‘Тихий Крым’ белого капитана Н. Раевского, Митрофанов Н. Н., Год: 1990

Время на прочтение: 9 минут(ы)
Н. Н. Митрофанов

‘Тихий Крым’ белого капитана Н. Раевского

Прожитый нами ХХ век, его чудовищные революционно-милитаристские потрясения жестоко сокрушили столько святого, общественно важного и личного, что даже в пределах биографии какого-нибудь редкого отшельника не от мира сего можно обнаружить следы многочисленных утрат и глубоких моральных травм, руины несбывшихся надежд. И вот что характерно: пришел следующий век, а жизнь не устает предъявлять все новые сенсационные иллюстрации разнообразных российских драм и свежие перечни потерь абсолютно невозвратных.
Изучая счастливо обретаемые первоисточники, мы часто приходим к весьма необходимым уточнениям исторических фактов, узнаем, чем жили и благодаря чему выжили страстотерпные наши предшественники — кровная наша родня по минувшему угарному столетию. Что особенно поражает: выплывающие из далей времени дневники, эпистолярные собрания, мемуары зачастую способны соперничать с самыми дерзкими вымыслами романистов! Среди таких удивительных, не сгинувших в огнеопасной эпохе свидетельств судьба уготовила свое место и редкостному произведению Николая Раевского под названием ‘Добровольцы. Повесть крымских дней’.

(ЗАДАНИЕ A):
Пожалуйста, перескажите текст о повести Николая Раевского в двух предложениях.
Строки ниже никак не связаны с текстом.

(ИСХОДНЫЕ ДАННЫЕ):
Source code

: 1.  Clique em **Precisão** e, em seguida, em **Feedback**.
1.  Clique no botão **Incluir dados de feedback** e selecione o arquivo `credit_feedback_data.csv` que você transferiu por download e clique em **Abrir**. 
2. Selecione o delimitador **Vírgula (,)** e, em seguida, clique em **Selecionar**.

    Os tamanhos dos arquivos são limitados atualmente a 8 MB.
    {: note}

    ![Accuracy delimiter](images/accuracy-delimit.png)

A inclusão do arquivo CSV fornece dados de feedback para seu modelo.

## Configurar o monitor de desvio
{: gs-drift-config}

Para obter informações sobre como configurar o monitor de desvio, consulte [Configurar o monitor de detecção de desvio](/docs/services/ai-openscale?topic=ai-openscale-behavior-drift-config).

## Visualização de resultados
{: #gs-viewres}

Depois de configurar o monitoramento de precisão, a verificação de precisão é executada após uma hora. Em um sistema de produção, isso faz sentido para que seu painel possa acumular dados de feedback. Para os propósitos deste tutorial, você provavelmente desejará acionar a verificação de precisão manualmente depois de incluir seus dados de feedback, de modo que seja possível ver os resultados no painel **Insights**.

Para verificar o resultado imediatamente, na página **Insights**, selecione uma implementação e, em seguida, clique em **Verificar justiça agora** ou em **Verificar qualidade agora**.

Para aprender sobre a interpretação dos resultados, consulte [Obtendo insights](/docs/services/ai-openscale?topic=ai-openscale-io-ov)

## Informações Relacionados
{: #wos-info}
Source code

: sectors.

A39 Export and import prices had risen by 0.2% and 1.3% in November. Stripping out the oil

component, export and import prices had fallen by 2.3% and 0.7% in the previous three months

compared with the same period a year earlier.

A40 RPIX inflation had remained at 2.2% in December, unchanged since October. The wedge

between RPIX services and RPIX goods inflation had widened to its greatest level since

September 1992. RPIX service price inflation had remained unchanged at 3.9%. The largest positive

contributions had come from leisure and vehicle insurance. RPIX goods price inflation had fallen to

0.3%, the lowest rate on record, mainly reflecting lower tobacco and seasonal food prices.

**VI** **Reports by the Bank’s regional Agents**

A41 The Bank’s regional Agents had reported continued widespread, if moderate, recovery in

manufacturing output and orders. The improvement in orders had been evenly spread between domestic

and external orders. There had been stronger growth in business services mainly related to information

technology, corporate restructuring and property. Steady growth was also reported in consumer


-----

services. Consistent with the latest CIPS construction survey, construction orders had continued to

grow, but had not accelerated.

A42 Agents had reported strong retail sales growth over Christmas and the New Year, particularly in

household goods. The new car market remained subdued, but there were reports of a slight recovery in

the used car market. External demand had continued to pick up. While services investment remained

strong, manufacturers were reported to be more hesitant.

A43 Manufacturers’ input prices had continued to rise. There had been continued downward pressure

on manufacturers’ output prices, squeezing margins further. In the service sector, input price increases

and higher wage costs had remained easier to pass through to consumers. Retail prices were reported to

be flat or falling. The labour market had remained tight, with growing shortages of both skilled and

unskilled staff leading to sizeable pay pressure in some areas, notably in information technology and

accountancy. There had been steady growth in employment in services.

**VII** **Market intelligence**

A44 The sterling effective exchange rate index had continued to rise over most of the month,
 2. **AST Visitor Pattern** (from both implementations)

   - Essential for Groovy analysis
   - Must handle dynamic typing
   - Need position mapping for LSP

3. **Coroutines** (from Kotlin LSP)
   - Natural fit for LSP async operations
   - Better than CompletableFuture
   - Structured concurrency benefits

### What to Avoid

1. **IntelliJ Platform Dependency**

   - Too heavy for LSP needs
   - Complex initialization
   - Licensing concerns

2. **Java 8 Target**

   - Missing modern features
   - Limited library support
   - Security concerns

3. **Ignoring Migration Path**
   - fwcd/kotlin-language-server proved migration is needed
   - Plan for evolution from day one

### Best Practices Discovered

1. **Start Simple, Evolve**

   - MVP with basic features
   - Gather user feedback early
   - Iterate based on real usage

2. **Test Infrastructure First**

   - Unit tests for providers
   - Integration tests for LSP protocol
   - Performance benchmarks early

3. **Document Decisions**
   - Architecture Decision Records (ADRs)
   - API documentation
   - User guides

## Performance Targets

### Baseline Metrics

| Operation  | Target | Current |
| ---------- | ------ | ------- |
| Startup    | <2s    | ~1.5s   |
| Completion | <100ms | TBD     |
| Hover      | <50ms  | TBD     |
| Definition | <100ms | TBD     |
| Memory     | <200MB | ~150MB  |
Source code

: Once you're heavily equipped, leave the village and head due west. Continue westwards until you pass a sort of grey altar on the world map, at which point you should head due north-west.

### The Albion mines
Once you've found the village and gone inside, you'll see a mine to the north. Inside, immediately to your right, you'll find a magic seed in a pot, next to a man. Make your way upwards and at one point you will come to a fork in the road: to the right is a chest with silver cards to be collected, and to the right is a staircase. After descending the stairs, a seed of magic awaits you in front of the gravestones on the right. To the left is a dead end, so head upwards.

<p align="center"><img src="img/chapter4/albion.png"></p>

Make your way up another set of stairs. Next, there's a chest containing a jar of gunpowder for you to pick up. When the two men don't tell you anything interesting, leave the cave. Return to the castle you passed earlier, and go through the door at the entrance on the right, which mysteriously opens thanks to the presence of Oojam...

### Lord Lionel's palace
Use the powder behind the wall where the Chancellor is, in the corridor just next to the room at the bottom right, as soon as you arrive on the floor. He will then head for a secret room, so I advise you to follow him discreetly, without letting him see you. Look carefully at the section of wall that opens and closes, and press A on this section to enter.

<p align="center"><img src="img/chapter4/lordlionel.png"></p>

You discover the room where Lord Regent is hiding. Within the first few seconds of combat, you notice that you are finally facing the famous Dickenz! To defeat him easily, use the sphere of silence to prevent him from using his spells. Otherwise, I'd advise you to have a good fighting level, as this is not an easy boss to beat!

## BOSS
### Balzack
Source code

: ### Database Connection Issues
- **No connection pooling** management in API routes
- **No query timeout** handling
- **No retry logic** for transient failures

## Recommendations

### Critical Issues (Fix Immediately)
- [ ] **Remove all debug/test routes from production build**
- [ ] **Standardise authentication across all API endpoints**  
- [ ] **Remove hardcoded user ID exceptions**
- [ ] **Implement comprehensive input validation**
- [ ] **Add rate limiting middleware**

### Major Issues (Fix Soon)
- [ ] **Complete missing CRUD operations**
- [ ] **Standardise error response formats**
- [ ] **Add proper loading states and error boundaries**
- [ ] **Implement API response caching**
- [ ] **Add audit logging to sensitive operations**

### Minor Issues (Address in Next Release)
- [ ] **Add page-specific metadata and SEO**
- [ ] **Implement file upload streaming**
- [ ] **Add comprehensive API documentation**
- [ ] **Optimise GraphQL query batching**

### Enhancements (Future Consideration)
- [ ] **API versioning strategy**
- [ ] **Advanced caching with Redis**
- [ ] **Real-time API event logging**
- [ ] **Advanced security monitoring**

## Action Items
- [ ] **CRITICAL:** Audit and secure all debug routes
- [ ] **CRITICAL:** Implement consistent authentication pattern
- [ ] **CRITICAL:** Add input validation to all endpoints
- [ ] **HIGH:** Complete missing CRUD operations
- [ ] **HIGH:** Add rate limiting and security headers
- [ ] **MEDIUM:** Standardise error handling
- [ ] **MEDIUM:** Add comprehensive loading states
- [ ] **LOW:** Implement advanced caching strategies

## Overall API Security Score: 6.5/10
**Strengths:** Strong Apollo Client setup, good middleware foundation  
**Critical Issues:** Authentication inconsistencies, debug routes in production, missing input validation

(ЗАДАНИЕ B):
Представьте в виде таблицы Markdown со столбцами «№» и «Строка» приведённые выше строки от строки с "household goods. The" до строки с "strong, manufacturers were" включительно. Пустые строки не включайте.

(ОТВЕТ A):
Революционно-милитаристские потрясения XX века сокрушили множество святого, общественно важного и личного, а новый век продолжает являть новые российские драмы и невозвратные потери. Найденные дневники, письма и мемуары помогают уточнять исторические факты и нередко соперничают с вымыслами романистов, и среди таких свидетельств есть произведение Николая Раевского «Добровольцы. Повесть крымских дней».

(ОТВЕТ B):
| № | Строка |
|---|---|
| 1 | household goods. The new car market remained subdued, but there were reports of a slight recovery in |
| 2 | the used car market. External demand had continued to pick up. While services investment remained |
| 3 | strong, manufacturers were reported to be more hesitant. |